* _WHAT IS BEING ASKED_
Report each line of the entries that includes "severity" by copying it.
-*-
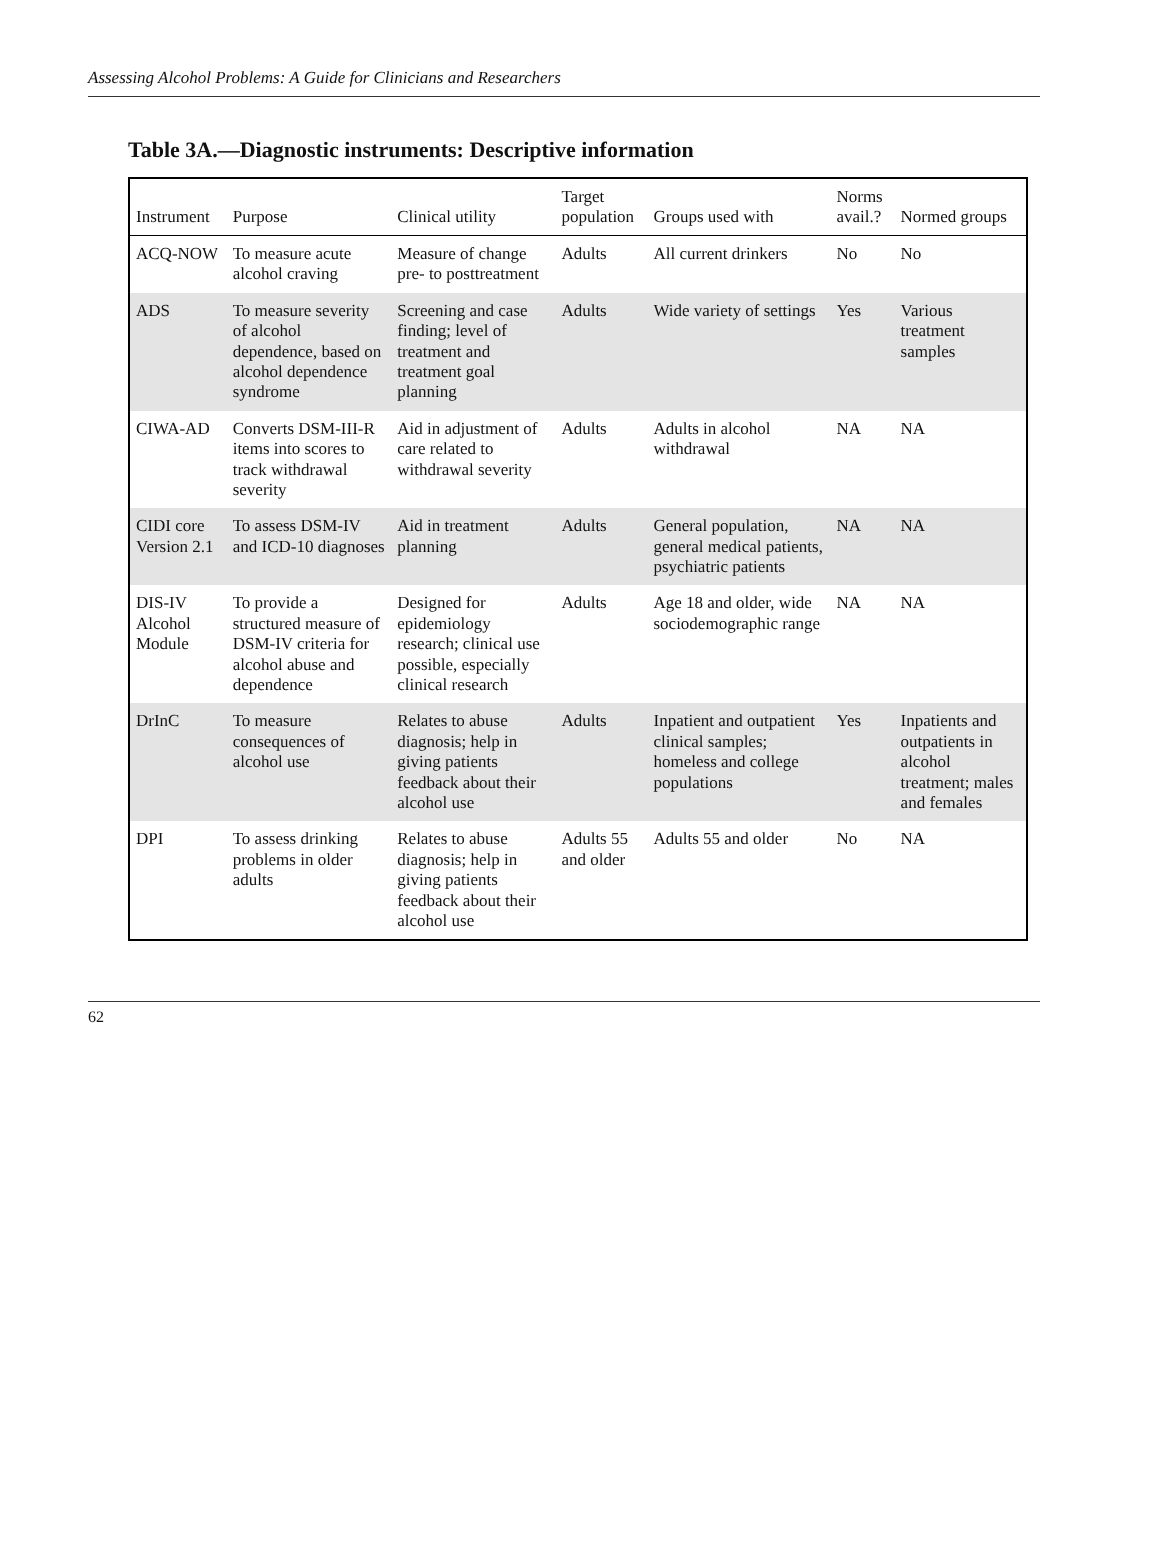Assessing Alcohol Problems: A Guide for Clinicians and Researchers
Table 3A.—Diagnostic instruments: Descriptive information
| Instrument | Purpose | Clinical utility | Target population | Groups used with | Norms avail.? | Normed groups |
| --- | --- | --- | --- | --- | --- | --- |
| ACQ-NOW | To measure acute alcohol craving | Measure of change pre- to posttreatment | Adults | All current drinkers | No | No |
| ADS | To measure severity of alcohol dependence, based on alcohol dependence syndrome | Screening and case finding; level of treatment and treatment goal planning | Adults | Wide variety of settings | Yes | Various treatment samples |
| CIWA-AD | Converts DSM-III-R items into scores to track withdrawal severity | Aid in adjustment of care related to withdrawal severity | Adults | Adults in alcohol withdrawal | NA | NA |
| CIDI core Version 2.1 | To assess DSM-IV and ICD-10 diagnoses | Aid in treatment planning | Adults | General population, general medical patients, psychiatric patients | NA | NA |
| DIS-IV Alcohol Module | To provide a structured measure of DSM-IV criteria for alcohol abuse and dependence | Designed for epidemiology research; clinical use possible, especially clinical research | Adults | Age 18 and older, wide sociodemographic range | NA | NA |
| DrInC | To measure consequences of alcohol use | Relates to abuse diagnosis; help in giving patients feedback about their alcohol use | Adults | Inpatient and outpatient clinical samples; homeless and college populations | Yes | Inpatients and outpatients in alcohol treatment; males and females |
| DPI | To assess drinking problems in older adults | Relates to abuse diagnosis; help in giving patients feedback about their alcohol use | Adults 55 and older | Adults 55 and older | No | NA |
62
-*-
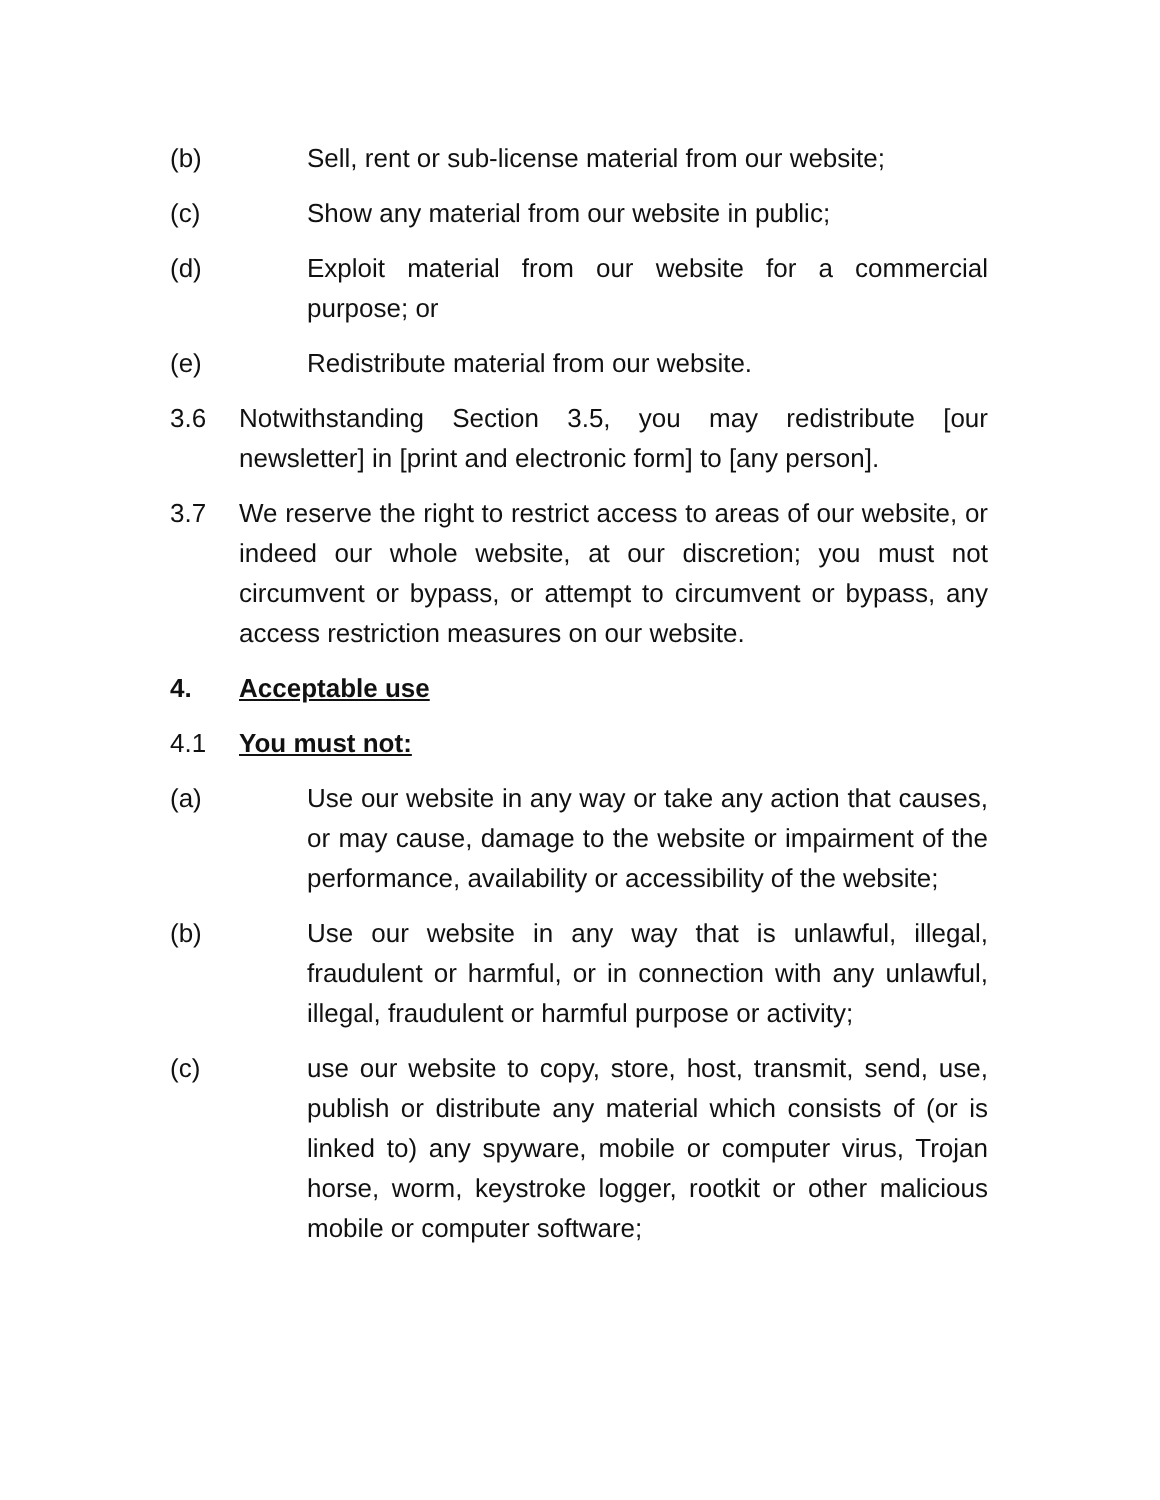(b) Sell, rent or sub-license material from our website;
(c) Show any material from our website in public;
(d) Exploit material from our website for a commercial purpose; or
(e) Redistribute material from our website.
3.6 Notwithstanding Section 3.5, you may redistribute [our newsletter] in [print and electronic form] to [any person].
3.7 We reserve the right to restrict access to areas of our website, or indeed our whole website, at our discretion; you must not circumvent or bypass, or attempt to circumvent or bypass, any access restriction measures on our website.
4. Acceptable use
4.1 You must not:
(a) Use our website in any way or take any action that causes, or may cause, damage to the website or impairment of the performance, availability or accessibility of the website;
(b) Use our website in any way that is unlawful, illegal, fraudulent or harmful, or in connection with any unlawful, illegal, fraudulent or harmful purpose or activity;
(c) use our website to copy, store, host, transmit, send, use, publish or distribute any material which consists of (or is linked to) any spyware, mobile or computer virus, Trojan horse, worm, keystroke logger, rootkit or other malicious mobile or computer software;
-*-
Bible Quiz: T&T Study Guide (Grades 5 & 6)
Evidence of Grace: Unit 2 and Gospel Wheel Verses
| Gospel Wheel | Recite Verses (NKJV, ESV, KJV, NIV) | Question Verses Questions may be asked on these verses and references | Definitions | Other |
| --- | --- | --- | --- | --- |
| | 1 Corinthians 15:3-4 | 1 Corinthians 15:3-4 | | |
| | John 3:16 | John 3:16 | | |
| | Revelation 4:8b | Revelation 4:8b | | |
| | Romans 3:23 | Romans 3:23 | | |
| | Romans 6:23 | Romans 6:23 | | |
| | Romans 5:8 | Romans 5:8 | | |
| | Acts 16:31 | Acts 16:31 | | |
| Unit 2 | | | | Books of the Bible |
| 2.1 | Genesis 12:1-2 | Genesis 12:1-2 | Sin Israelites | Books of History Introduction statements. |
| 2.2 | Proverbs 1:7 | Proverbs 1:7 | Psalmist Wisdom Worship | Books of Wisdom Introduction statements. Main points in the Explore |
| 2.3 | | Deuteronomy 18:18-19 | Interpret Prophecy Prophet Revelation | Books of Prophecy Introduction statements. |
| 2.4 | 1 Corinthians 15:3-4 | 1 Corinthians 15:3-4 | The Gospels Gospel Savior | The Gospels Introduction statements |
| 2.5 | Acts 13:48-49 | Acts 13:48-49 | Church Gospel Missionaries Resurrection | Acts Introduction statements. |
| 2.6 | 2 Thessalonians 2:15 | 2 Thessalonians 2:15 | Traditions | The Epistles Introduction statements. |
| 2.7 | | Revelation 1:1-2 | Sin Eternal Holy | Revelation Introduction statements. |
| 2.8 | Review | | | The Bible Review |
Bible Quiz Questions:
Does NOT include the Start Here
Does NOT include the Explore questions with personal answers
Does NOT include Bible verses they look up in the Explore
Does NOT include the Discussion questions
-*-
* _TASK RESPONSE_
| ADS | To measure severity of alcohol dependence, based on alcohol dependence syndrome | Screening and case finding; level of treatment and treatment goal planning | Adults | Wide variety of settings | Yes | Various treatment samples |
| CIWA-AD | Converts DSM-III-R items into scores to track withdrawal severity | Aid in adjustment of care related to withdrawal severity | Adults | Adults in alcohol withdrawal | NA | NA |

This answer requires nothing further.